==== Source material

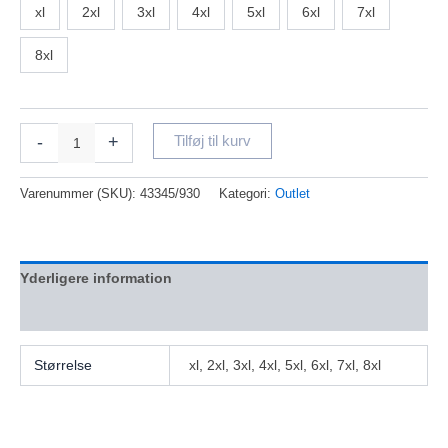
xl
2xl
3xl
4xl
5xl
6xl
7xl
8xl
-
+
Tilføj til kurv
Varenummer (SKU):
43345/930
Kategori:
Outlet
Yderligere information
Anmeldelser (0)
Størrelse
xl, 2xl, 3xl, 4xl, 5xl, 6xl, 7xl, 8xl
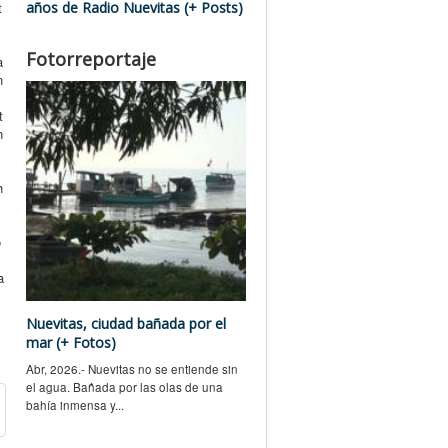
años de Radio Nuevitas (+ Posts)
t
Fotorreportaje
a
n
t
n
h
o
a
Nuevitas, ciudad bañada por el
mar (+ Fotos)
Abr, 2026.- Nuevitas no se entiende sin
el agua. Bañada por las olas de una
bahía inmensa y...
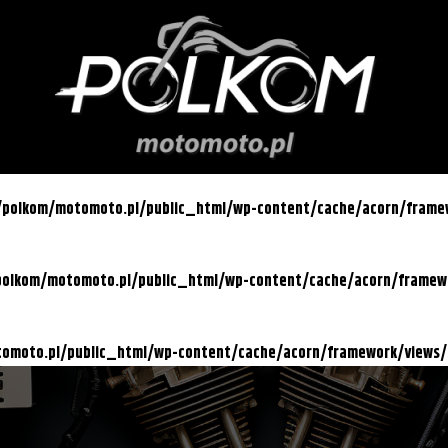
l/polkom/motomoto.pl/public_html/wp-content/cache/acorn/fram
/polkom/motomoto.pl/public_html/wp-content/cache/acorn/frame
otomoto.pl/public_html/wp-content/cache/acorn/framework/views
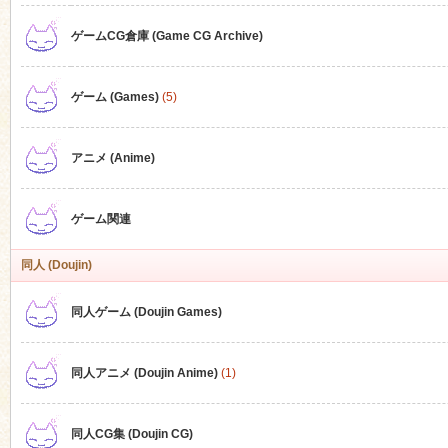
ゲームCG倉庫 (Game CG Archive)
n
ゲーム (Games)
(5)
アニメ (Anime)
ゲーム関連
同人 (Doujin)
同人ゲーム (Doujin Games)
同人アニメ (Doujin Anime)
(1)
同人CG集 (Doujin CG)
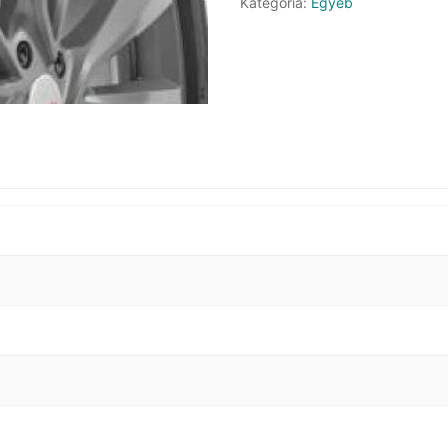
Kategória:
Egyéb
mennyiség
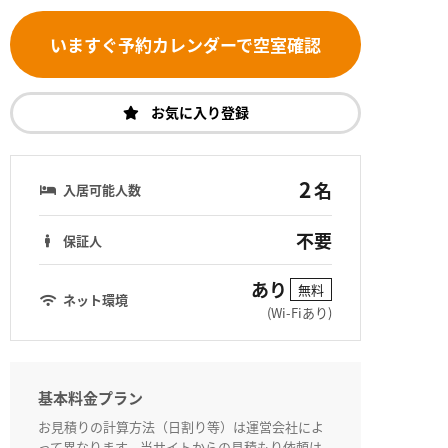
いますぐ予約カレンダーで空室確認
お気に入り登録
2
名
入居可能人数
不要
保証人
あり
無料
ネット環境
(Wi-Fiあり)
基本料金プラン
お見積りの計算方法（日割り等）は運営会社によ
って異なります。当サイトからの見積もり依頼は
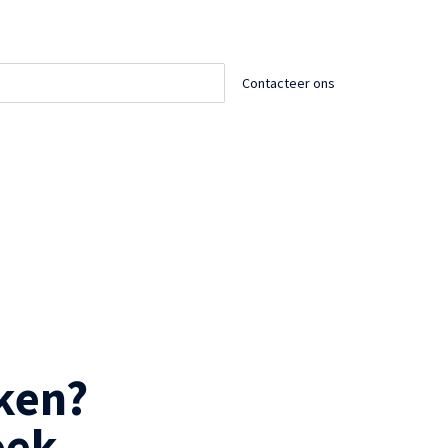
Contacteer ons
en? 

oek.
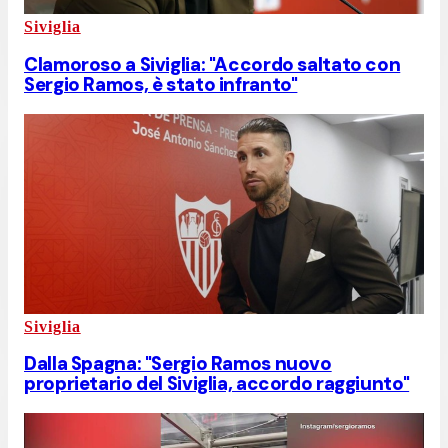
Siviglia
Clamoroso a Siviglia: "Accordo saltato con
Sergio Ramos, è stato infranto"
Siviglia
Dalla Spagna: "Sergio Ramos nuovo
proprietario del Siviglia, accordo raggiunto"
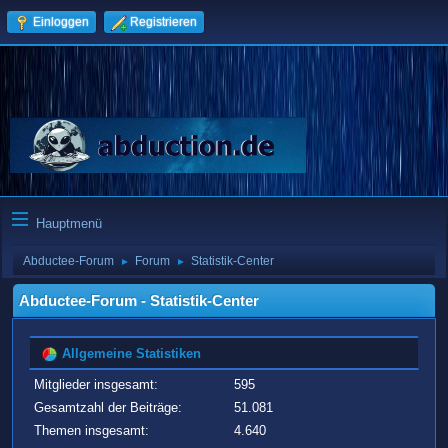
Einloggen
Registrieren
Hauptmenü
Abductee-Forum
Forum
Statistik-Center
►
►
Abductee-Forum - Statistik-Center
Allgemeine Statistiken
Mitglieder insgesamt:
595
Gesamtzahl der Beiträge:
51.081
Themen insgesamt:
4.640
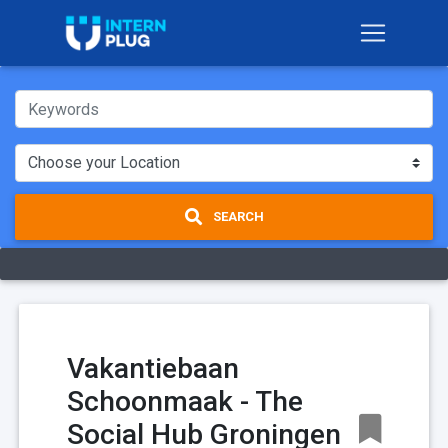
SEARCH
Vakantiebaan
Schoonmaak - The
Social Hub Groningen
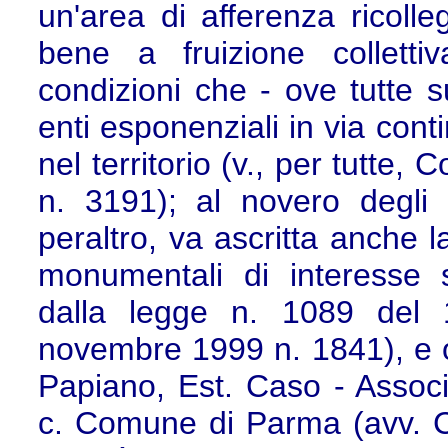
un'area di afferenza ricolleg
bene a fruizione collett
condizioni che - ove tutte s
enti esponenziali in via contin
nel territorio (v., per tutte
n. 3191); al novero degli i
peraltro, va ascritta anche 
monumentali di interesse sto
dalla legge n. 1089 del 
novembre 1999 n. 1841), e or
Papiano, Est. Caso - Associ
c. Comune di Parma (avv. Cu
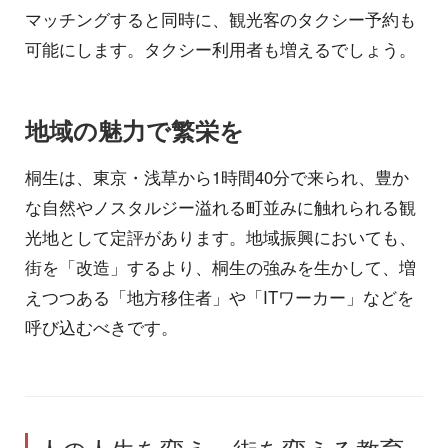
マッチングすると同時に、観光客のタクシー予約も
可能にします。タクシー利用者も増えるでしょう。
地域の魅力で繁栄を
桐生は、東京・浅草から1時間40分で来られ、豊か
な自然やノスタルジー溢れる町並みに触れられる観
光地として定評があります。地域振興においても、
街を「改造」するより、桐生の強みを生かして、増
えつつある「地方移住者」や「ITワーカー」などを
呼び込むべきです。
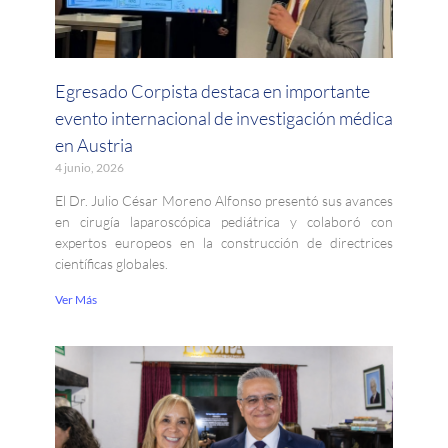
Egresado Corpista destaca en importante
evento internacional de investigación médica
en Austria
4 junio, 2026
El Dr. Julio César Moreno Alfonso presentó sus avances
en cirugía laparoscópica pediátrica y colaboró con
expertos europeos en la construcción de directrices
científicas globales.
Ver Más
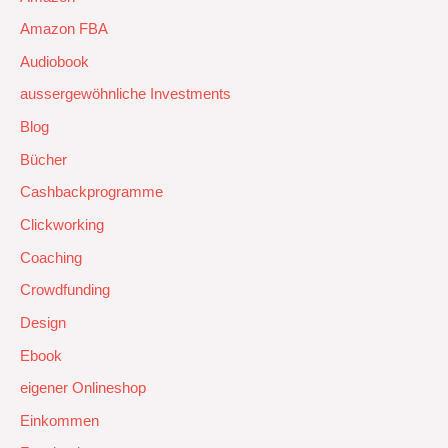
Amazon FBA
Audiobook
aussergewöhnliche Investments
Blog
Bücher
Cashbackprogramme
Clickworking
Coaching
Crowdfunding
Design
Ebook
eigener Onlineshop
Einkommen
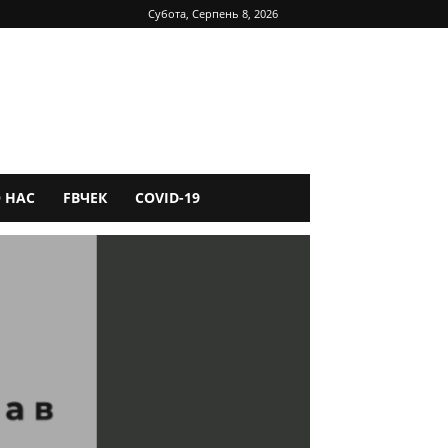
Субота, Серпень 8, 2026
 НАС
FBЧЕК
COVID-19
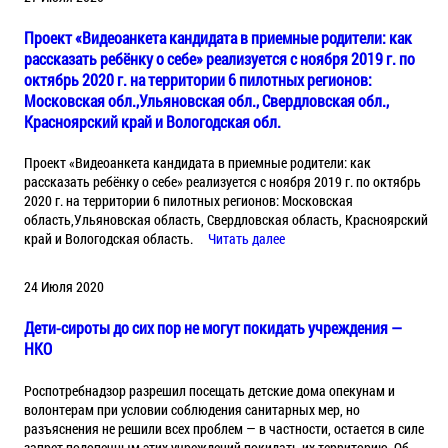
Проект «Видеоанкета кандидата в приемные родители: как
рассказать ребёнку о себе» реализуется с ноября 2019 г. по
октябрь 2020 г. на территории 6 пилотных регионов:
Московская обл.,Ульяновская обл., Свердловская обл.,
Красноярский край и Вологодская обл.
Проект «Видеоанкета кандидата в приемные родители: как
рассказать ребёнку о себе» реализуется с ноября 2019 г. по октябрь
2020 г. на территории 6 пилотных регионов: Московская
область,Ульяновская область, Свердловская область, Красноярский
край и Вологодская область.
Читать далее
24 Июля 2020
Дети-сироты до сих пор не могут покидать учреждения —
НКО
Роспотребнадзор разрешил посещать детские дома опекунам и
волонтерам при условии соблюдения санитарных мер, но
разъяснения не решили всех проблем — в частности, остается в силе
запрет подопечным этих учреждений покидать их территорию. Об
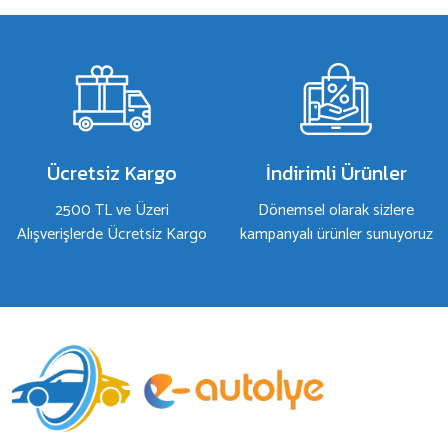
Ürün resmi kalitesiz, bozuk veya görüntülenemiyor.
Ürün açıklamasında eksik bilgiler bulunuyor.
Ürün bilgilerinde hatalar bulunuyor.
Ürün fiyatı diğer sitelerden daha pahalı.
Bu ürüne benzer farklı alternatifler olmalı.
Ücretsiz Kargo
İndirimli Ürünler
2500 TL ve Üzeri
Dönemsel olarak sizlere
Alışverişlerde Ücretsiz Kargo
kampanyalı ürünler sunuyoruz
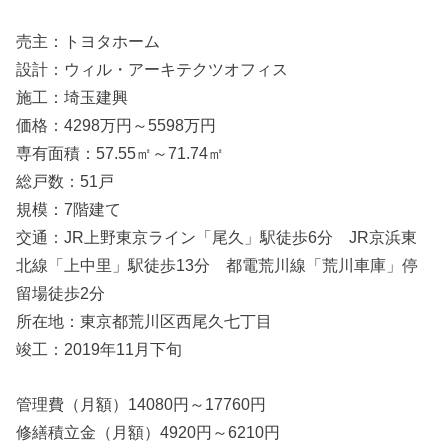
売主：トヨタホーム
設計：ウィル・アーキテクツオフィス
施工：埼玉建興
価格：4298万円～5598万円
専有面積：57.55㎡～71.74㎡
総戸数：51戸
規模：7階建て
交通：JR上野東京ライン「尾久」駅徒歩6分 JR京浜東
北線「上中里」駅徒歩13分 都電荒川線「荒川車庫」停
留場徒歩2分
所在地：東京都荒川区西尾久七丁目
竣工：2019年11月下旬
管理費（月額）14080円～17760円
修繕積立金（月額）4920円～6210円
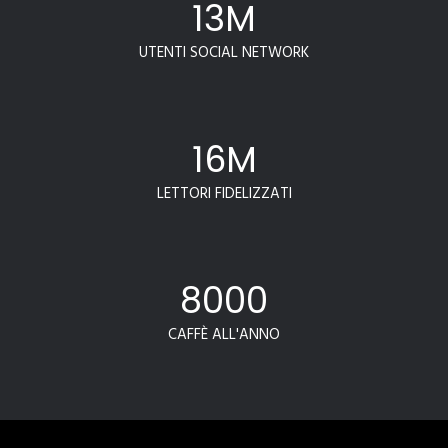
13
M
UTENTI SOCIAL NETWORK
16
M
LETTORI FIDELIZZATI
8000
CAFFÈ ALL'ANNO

========

Activity:
Copy out the entries from the line containing "マッチングすると同時に、観光客のタクシー予約も" through the line containing "запрет подопечным этих", with both of those lines included. Leave the pictures out.

Written answer:
マッチングすると同時に、観光客のタクシー予約も
可能にします。タクシー利用者も増えるでしょう。
地域の魅力で繁栄を
桐生は、東京・浅草から1時間40分で来られ、豊か
な自然やノスタルジー溢れる町並みに触れられる観
光地として定評があります。地域振興においても、
街を「改造」するより、桐生の強みを生かして、増
えつつある「地方移住者」や「ITワーカー」などを
呼び込むべきです。
Egresado Corpista destaca en importante
evento internacional de investigación médica
en Austria
4 junio, 2026
El Dr. Julio César Moreno Alfonso presentó sus avances
en cirugía laparoscópica pediátrica y colaboró con
expertos europeos en la construcción de directrices
científicas globales.
Ver Más
Amazon FBA
Audiobook
aussergewöhnliche Investments
Blog
Bücher
Cashbackprogramme
Clickworking
Coaching
Crowdfunding
Design
Ebook
eigener Onlineshop
Einkommen
Субота, Серпень 8, 2026
 НАС
FBЧЕК
COVID-19
Проект «Видеоанкета кандидата в приемные родители: как
рассказать ребёнку о себе» реализуется с ноября 2019 г. по
октябрь 2020 г. на территории 6 пилотных регионов:
Московская обл.,Ульяновская обл., Свердловская обл.,
Красноярский край и Вологодская обл.
Проект «Видеоанкета кандидата в приемные родители: как
рассказать ребёнку о себе» реализуется с ноября 2019 г. по октябрь
2020 г. на территории 6 пилотных регионов: Московская
область,Ульяновская область, Свердловская область, Красноярский
край и Вологодская область.
Читать далее
24 Июля 2020
Дети-сироты до сих пор не могут покидать учреждения —
НКО
Роспотребнадзор разрешил посещать детские дома опекунам и
волонтерам при условии соблюдения санитарных мер, но
разъяснения не решили всех проблем — в частности, остается в силе
запрет подопечным этих учреждений покидать их территорию. Об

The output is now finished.